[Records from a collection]
====================

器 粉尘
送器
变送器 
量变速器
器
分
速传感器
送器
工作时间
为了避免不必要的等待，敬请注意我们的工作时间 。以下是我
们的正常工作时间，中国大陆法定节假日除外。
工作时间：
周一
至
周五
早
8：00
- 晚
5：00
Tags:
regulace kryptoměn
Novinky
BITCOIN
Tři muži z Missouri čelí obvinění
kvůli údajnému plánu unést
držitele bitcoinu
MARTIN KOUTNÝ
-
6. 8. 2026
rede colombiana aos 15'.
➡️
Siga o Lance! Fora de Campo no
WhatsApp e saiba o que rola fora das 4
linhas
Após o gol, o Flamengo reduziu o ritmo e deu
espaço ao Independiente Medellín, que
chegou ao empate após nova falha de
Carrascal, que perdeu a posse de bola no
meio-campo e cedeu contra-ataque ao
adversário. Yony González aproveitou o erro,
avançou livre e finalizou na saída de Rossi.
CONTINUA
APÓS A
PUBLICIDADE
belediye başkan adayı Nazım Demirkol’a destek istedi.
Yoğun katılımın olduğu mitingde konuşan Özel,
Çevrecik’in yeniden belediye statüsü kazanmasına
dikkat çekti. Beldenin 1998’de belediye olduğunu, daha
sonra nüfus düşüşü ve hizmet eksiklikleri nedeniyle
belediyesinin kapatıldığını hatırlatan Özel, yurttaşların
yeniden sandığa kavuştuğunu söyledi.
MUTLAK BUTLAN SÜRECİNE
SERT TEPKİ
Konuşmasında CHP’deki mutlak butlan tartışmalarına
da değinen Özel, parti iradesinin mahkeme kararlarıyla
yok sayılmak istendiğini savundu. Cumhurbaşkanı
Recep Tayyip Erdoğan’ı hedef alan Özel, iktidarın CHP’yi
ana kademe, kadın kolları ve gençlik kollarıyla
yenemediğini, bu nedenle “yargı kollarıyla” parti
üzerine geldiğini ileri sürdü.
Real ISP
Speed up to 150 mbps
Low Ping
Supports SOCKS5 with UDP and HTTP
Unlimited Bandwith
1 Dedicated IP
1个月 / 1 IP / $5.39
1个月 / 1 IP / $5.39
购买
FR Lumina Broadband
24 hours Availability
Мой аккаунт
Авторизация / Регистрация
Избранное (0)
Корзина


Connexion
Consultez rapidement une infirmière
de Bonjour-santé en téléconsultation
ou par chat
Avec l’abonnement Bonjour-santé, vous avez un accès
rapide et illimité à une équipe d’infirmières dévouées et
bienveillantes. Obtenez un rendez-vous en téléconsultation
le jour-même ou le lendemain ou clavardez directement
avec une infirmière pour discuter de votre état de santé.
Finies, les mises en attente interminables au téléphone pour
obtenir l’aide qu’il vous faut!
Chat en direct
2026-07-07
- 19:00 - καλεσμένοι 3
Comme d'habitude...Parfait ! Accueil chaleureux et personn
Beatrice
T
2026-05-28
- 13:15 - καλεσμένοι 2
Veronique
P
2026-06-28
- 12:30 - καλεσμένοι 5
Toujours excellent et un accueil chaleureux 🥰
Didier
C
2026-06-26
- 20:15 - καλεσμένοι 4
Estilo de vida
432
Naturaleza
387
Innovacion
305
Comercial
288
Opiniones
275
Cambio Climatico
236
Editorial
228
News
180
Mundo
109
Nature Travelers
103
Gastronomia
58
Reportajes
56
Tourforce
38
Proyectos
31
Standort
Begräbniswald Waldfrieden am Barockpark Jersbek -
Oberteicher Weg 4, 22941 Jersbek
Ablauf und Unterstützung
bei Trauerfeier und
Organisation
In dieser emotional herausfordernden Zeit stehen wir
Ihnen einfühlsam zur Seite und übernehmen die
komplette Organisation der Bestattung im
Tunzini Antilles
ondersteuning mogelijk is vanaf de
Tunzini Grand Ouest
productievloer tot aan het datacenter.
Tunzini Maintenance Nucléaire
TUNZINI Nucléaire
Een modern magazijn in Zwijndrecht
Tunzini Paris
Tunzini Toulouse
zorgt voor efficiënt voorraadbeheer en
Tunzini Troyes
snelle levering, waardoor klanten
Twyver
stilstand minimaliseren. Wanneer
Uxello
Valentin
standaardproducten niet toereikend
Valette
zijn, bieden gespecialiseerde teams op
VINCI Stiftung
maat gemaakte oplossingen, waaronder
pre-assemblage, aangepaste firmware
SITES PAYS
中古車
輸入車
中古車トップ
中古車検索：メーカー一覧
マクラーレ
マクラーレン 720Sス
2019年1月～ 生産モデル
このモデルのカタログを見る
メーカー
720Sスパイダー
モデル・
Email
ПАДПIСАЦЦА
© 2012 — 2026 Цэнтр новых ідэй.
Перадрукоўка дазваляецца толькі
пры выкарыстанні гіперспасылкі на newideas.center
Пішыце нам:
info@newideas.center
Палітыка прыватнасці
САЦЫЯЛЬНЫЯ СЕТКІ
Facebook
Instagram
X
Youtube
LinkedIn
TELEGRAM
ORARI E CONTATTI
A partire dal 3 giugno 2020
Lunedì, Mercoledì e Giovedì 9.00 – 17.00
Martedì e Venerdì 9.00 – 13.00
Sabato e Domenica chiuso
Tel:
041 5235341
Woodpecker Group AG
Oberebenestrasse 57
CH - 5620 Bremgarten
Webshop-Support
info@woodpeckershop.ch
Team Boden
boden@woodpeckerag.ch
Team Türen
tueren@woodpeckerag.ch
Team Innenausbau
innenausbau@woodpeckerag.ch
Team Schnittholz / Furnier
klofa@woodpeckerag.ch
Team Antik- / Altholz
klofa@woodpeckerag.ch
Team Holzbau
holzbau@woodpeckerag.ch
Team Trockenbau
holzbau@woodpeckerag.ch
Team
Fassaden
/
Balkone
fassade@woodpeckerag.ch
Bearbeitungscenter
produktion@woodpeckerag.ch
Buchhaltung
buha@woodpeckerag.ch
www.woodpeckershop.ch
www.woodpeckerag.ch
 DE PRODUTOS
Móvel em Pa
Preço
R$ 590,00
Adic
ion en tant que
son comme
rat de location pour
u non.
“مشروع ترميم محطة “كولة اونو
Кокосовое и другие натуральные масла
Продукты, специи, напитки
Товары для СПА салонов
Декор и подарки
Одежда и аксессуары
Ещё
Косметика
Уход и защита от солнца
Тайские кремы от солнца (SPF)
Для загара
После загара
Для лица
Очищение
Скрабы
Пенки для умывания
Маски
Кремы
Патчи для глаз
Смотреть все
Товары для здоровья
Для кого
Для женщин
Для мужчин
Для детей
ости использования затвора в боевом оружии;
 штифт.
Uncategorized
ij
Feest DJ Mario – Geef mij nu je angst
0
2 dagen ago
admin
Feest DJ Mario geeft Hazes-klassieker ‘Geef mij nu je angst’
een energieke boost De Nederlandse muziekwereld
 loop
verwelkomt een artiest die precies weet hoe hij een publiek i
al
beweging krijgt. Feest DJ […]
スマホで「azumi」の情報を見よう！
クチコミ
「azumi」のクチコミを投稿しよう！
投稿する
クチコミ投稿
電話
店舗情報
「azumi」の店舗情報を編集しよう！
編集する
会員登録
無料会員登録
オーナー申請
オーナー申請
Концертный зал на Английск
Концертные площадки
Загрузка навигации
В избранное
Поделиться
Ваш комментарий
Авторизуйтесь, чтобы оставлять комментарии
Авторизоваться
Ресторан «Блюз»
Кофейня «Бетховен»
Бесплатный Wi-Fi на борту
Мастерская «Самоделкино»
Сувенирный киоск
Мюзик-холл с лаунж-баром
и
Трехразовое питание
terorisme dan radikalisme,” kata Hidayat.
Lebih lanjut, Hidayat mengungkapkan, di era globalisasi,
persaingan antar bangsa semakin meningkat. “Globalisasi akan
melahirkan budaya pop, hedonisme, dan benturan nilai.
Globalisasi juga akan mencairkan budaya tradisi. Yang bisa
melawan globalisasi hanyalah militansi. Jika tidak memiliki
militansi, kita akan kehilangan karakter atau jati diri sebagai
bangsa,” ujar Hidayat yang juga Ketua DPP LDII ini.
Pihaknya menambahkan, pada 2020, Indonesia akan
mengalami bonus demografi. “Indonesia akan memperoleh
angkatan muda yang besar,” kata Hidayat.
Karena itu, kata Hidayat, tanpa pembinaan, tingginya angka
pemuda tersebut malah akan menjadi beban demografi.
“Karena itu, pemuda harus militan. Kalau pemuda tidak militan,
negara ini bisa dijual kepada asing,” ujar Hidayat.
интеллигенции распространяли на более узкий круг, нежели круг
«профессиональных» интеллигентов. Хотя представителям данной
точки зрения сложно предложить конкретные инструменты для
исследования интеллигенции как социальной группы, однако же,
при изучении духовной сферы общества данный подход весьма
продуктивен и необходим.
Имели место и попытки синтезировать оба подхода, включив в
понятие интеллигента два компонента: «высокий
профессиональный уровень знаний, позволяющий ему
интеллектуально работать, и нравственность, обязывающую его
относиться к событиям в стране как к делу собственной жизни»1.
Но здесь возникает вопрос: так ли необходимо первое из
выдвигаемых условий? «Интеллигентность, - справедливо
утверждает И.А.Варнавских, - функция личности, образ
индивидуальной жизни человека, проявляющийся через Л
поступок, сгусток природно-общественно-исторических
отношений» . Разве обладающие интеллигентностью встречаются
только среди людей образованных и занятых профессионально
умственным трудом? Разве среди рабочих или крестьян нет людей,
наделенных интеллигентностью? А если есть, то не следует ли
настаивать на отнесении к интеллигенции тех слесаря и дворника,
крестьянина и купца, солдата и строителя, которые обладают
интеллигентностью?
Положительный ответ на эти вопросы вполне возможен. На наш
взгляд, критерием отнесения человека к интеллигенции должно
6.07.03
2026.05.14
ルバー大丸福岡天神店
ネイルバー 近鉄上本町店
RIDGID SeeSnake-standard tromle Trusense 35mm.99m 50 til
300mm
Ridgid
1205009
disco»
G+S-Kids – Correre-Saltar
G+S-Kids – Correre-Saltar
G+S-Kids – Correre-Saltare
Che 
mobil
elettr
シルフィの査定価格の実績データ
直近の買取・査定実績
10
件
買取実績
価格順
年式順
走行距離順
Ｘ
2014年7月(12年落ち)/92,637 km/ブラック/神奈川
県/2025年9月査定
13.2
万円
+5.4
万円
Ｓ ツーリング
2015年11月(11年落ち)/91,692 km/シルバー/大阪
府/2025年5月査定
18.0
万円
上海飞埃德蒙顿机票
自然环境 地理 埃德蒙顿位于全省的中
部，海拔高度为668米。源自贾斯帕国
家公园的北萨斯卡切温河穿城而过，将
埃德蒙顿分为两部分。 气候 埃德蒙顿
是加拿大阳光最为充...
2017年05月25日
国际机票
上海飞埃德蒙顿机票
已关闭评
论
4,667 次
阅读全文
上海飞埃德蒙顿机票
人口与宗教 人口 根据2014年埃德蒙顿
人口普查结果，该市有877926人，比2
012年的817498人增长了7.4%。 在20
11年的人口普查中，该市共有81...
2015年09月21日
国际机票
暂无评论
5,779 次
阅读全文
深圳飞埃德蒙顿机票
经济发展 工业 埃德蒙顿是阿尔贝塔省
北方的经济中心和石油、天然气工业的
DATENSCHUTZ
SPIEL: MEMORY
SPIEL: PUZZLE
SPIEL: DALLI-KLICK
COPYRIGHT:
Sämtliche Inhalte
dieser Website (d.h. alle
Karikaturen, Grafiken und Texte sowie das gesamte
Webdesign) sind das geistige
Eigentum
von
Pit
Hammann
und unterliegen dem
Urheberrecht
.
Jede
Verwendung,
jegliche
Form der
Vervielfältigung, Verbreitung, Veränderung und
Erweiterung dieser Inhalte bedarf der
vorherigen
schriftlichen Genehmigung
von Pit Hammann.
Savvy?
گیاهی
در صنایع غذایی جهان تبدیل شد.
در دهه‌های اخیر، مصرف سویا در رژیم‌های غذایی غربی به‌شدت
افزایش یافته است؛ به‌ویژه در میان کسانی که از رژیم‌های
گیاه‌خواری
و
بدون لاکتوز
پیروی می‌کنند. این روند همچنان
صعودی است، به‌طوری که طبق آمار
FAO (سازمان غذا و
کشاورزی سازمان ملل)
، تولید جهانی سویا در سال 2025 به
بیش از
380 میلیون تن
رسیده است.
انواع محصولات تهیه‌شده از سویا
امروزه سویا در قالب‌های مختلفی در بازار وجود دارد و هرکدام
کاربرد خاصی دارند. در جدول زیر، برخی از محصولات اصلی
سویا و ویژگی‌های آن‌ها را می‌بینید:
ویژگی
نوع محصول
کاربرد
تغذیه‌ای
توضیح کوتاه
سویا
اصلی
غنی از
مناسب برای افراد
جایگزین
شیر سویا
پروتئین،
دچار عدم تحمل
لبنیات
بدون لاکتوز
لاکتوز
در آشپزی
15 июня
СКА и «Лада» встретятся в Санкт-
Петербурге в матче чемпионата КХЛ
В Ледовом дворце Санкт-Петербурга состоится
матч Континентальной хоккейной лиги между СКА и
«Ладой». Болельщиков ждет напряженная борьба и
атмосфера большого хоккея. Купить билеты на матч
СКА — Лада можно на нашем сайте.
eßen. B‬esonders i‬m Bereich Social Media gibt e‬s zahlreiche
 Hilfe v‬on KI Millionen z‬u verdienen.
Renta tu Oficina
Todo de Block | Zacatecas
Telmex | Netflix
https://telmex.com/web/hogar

====================

TASK BRIEF — Please say how many lines in the records contain the word "pemuda", and give only that number.

WRITTEN ANSWER — 2